:: Instruksi Singkat 1 ::
Hitung berapa baris dalam catatan di bawah yang memuat kata "sketchPlane", dengan huruf besar dan kecil dibedakan. Jawab hanya dengan angkanya.

:: Teks Bacaan ::
--- --- ---

Categories
Keislaman

Hukum Perempuan Menjadi Khatib Shalat Id

Shalat Idul Adha disyariatkan untuk dilakukan secara berjamaah, namun juga boleh dilakukan sendirian, baik sedang dalam perjalanan (musafir), maupun tidak sedang bepergian. Shalat ini diperuntukkan bagi laki-laki dan wanita.  

Dalam beberapa kondisi sangat memungkinkan didirikan jamaah shalat Id khusus perempuan. Dengan kondisi yang demikian, apakah masih disunahkan khutbah ied dengan khatib perempuan?   

 Pada dasarnya khutbah id hukumnya sunah. Kesunahan memberikan khutbah meskipun jumlah jamaah hanya dua orang. Namun, khutbah tidak disunahkan untuk satu orang dan jamaah perempuan kecuali jika ada seorang laki-laki yang bertindak sebagai khatib untuk memberikan khutbah kepada mereka. Berikut penjelasan kitab Busyral Karim:

Artinya, “Kemudian setelah selesai mengerjakan shalat ied dianjurkan untuk memberikan khotbah meskipun hanya untuk dua orang, atau meskipun mereka adalah musafir, dan meskipun waktu shalat telah berlalu, dan mereka shalat secara sendiri-sendiri, tidak ada khutbah untuk satu orang dan jamaah wanita kecuali jika ada laki-laki yang memberikan khutbah untuk mereka.” (Said Ibn Muhammad Ba’ali Baisan, Busyral Karim,[Jedah, Darul Minhaj: 2004 M] halaman 426).

Lebih jelas lagi Syekh Nawawi Banten menjelaskan bahwa khutbah Idul Adha itu sama persis dengan khutbah Jumat dalam rukun dan sunah-sunahnya, dan khatibnya harus laki-laki menurut pendapat mu’tamad.    

Artinya, “Dan disunahkan bagi imam untuk berkhotbah dengan dua khotbah untuk jamaah, bukan untuk orang yang shalat sendirian, setelah salam dari shalat dua hari raya (Idul Fitri dan Idul Adha) serta shalat gerhana. Dua khotbah pada hari raya sama seperti dua khotbah Jum’at dalam rukun dan sunah-sunahnya, tetapi tidak dalam syarat seperti berdiri, menutup aurat, bersuci, dan duduk di antara keduanya. Dianjurkan untuk duduk sebelum keduanya sebagai istirahat.

Benar, untuk melaksanakan sunah dan sahnya khutbah, harus menyampaikan dengan suara yang bisa didengar dan didengarkan, meskipun hanya secara potensial, sebagaimana dijelaskan dalam khutbah Jumat. Khotbah harus dengan bahasa Arab (cukup rukun-rukunnya) dan khatib harus laki-laki menurut pendapat mu’tamad.” (Nawawi Al-Bantani, Nihayatuz Zain, halaman 109).

--- --- ---

:: Data Masukan ::
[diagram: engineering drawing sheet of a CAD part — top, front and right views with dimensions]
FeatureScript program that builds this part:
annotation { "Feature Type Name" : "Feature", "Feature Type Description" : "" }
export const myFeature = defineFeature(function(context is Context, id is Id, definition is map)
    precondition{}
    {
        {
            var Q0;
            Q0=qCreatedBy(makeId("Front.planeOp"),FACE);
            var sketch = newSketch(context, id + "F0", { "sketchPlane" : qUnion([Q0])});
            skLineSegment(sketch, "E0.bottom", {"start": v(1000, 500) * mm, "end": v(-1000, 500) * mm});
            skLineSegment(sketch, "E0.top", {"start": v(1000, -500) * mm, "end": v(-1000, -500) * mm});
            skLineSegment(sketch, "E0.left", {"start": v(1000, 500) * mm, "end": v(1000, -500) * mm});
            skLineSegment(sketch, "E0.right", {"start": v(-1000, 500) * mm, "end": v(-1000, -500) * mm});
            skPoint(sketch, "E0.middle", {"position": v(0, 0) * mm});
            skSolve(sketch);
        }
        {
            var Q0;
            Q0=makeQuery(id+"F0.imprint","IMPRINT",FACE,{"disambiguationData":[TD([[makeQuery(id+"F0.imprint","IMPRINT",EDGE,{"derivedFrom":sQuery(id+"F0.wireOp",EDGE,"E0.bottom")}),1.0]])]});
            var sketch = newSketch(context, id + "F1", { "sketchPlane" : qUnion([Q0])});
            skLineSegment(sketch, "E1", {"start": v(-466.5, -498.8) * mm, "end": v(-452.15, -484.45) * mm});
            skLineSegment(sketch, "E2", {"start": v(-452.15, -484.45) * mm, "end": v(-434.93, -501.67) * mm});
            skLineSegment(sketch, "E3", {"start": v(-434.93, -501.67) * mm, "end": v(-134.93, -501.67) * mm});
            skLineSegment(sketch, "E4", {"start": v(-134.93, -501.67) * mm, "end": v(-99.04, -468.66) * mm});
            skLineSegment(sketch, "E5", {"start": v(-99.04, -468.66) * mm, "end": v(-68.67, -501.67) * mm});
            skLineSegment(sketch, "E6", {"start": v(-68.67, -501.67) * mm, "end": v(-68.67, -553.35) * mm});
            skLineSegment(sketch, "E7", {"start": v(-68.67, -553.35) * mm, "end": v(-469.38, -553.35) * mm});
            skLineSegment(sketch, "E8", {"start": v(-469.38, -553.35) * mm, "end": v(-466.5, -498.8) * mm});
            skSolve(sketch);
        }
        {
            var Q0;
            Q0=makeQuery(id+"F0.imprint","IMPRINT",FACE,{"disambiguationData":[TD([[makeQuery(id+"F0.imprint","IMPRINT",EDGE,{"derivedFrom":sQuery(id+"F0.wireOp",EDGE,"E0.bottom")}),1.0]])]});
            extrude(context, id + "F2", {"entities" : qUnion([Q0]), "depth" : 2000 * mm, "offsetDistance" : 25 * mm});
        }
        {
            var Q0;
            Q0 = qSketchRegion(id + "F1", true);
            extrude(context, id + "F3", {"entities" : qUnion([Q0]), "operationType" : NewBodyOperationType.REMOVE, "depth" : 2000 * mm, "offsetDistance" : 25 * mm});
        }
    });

--- --- ---

:: Instruksi Singkat 2 ::
Salin tanpa perubahan bagian teks tentang khatib shalat Id yang dimulai dengan "Hukum Perempuan Menjadi" dan berlanjut hingga "dengan khatib perempuan?".

:: Jawaban Tertulis 1 ::
2

:: Jawaban Tertulis 2 ::
Hukum Perempuan Menjadi Khatib Shalat Id

Shalat Idul Adha disyariatkan untuk dilakukan secara berjamaah, namun juga boleh dilakukan sendirian, baik sedang dalam perjalanan (musafir), maupun tidak sedang bepergian. Shalat ini diperuntukkan bagi laki-laki dan wanita.  

Dalam beberapa kondisi sangat memungkinkan didirikan jamaah shalat Id khusus perempuan. Dengan kondisi yang demikian, apakah masih disunahkan khutbah ied dengan khatib perempuan?